Amazzonia: un popolo che muore

Di Monica De Filippis

La ricerca di nuovi territori, lo sfruttamento senza controllo di risorse e il disprezzo di popoli con tradizioni differenti, estranei al progresso, alla modernizzazione, alla globalizzazione sono elementi ricorrenti nella storia del genere umano. Un esempio: si pensi al periodo del colonialismo europeo, nel XVI secolo, in America latina, che portò allo sterminio di gran parte della popolazione nativa del luogo, sterminio giustificato dal pretesto della missione civilizzatrice nei confronti di popoli la cui unica colpa era quella di avere modi di vivere diametralmente opposti a quelli dei coloni occidentali. Oggi, in questo stesso luogo, l’America Latina e più precisamente nelle regioni all’interno delle quali si estende la foresta Amazzonica, si sta consumando una tragedia simile.

La deforestazione dell’Amazzonia, infatti, non ha solamente un impatto ambientale e climatico pesantissimo, ma va ad incidere profondamente sulla vita di tutte quelle comunità che da millenni vivono all’interno di essa, in stretto contatto con la natura, custodi di un sapere ancestrale: la distruzione della foresta coincide con la dispersione di tali popolazioni, che si vedono privati del loro habitat.

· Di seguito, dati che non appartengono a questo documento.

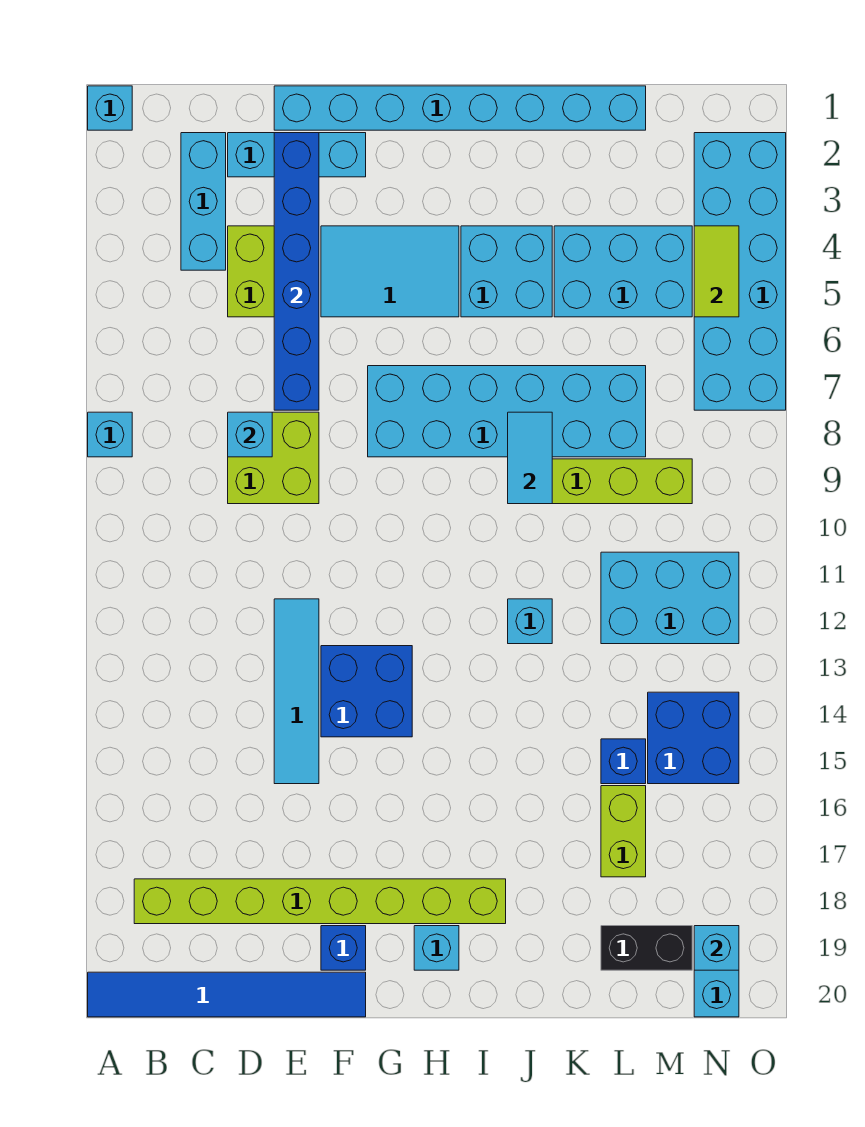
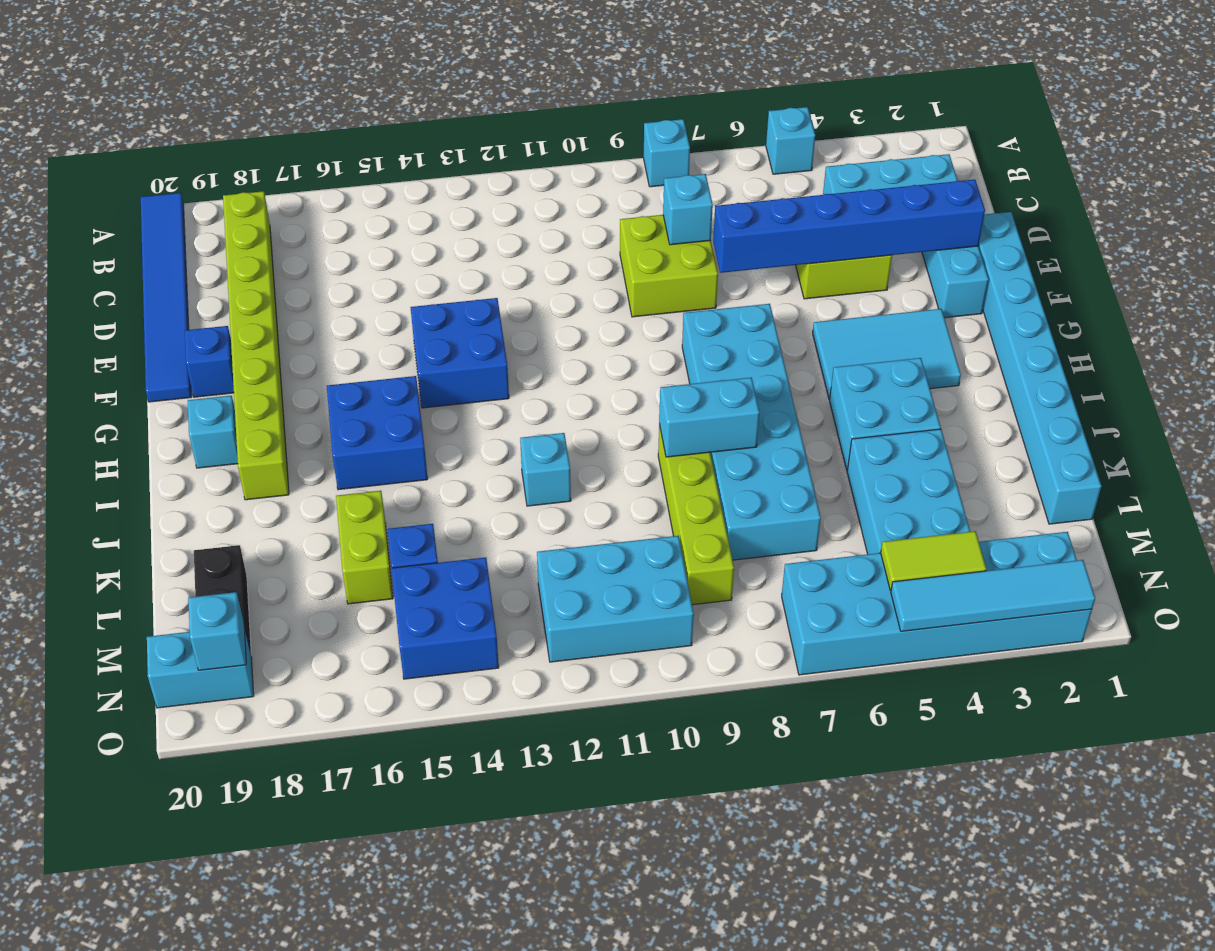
cyan brick A1 level 1 -> cyan brick A5 level 1
cyan tile E12:E15 level 1 -> cyan tile O2:O5 level 2
cyan tile F4:H5 level 1 -> cyan tile G3:H5 level 1
none -> blue brick H15:I16 level 1
cyan tile J8:J9 level 2 -> cyan brick J8:J9 level 2
cyan brick L11:N12 level 1 -> cyan brick M10:N12 level 1
lime brick L16:L17 level 1 -> lime brick K16:L16 level 1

Ciò è acuito dalla diffusione, nell’ultimo decennio, del fenomeno della corsa all’oro e dal fatto che molti delle aree nelle quali risiedono le comunità indigene risultano essere ricche di giacimenti minerali: questi, dunque, vengono costretti ad abbandonare i propri territori. Nel caso dei cercatori d’oro, inoltre, bisogna dire che ciò, poiché la ricerca e l’estrazione dell’oro è effettuata con metodi illegali e che non tengono assolutamente conto dell’ambiente, determina l’inquinamento dei giacimenti fluviali, con conseguenti gravi impatti sulle comunità tradizionali.

La diffusione del Covid-19 non ha fatto altro che peggiorare la situazione, mettendo a dura prova, ancora una volta, la sopravvivenza di tali comunità.

Le cure mediche e l’assistenza sanitaria prestate nei loro confronti sono quasi del tutto assenti: mancano dispositivi medici di protezioni, come le mascherine, mancano tamponi, mancano medici; gli unici aiuti provengono dai volontari.

Per non parlare dei provvedimenti presi per cercare di arginare il diffondersi del virus nei loro villaggi: praticamente inesistenti. Eppure, si sa che queste popolazioni sono già di per sé meno resistenti alle malattie importate da noi: si pensi che qualche anno fa un’epidemia di morbillo scoppiata in una comunità indigena ne ha praticamente causato l’estinzione.

Ancora una volta è evidente quanto queste popolazioni siano soggetti a discriminazione, vittime non soltanto della prepotenza di chi cerca di arricchirsi sfruttando le immense risorse naturali del loro territorio, ma anche dello Stato. Uno Stato che dovrebbe proteggerli, dovrebbe salvaguardare l’unicità e la preziosità della loro cultura, ma che, invece, seppur tacitamente, appoggia la devastazione illegale dei loro territori. Perché il profitto, il guadagno è sicuramente preferibile a delle popolazioni che si ostinano a non intraprendere la via del progresso e, dunque, dell’integrazione.